Extracted records:

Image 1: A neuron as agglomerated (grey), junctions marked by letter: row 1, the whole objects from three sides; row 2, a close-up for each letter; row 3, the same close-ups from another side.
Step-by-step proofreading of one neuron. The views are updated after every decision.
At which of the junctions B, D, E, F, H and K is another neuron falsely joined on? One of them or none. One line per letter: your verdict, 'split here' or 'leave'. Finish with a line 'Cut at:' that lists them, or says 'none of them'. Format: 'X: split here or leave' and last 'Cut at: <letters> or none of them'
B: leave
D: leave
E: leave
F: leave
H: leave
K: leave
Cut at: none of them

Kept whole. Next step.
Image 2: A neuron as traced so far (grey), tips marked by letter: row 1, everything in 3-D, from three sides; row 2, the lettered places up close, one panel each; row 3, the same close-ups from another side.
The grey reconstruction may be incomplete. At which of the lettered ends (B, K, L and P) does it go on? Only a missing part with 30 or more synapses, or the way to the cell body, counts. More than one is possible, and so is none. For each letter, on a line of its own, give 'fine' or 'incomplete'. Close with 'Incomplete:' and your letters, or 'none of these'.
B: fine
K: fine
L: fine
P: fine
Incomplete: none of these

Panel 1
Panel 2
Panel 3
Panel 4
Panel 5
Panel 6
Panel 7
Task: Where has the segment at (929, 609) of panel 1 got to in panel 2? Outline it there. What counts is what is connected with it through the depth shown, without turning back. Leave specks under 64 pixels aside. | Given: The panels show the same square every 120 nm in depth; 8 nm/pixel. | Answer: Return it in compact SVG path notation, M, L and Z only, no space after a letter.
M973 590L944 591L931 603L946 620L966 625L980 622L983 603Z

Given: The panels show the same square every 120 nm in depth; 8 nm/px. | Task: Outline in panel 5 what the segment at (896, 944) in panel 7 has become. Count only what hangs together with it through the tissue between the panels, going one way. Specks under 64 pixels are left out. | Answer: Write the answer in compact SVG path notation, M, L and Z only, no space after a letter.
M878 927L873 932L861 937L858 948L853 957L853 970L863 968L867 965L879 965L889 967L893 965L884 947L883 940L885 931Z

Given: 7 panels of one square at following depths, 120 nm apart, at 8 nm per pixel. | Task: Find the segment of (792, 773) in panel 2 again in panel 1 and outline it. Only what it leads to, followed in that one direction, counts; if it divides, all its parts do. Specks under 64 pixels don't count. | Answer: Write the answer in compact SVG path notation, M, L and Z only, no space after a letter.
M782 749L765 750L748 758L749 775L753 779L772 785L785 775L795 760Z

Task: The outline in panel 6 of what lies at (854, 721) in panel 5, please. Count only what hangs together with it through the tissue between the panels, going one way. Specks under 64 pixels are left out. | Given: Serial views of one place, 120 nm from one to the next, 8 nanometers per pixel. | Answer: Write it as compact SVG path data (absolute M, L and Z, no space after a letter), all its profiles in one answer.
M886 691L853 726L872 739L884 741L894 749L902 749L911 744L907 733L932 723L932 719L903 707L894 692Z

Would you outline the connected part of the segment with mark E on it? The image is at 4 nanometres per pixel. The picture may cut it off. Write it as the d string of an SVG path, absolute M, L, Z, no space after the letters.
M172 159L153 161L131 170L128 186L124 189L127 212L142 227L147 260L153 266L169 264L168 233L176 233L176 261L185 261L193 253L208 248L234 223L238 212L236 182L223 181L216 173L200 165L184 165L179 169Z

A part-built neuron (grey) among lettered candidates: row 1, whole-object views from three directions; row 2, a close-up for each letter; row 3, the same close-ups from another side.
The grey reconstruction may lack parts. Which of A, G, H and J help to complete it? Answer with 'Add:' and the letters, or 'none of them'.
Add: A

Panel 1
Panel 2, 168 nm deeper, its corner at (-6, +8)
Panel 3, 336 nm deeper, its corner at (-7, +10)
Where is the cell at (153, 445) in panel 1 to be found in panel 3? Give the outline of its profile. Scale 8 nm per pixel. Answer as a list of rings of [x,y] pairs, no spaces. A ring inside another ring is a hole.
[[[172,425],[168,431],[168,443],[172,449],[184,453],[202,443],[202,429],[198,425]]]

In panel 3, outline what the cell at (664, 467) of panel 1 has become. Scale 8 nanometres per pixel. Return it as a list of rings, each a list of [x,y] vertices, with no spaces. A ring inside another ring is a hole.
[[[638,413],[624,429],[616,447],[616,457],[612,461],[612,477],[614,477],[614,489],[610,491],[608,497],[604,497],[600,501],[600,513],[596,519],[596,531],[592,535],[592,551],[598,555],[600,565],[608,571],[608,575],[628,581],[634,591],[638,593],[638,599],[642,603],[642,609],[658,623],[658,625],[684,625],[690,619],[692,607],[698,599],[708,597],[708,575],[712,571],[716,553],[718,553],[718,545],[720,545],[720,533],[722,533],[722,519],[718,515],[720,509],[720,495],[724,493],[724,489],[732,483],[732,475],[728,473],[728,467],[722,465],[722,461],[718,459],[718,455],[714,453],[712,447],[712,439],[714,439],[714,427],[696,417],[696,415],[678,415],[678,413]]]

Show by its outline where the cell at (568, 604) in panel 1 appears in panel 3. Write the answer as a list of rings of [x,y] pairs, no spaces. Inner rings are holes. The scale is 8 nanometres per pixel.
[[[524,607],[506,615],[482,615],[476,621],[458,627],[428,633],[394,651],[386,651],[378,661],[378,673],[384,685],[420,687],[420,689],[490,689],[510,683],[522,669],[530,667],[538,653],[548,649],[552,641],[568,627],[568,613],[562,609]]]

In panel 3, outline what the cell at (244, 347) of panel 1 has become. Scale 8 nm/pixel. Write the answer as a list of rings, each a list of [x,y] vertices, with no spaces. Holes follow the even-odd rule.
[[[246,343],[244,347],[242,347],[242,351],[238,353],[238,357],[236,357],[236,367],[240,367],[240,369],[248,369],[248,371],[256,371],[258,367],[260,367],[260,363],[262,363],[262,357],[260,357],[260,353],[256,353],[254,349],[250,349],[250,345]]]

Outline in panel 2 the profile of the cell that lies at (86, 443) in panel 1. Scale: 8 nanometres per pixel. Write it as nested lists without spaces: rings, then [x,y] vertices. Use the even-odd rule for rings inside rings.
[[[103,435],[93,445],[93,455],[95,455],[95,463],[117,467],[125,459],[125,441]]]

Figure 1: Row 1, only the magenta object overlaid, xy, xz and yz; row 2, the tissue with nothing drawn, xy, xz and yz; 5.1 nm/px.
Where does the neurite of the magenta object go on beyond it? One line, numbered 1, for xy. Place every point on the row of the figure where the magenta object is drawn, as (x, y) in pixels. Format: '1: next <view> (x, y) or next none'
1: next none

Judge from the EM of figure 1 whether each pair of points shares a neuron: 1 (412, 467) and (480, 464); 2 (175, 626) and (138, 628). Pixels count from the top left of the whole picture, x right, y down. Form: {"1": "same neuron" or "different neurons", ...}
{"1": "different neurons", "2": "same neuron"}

| YOUR GOAL |
Please restate, word for word, the lines of the entries that run from the first line through the one holding "Step-by-step proofreading of", and add nothing.

| ANSWER SECTION |
Image 1: A neuron as agglomerated (grey), junctions marked by letter: row 1, the whole objects from three sides; row 2, a close-up for each letter; row 3, the same close-ups from another side.
Step-by-step proofreading of one neuron. The views are updated after every decision.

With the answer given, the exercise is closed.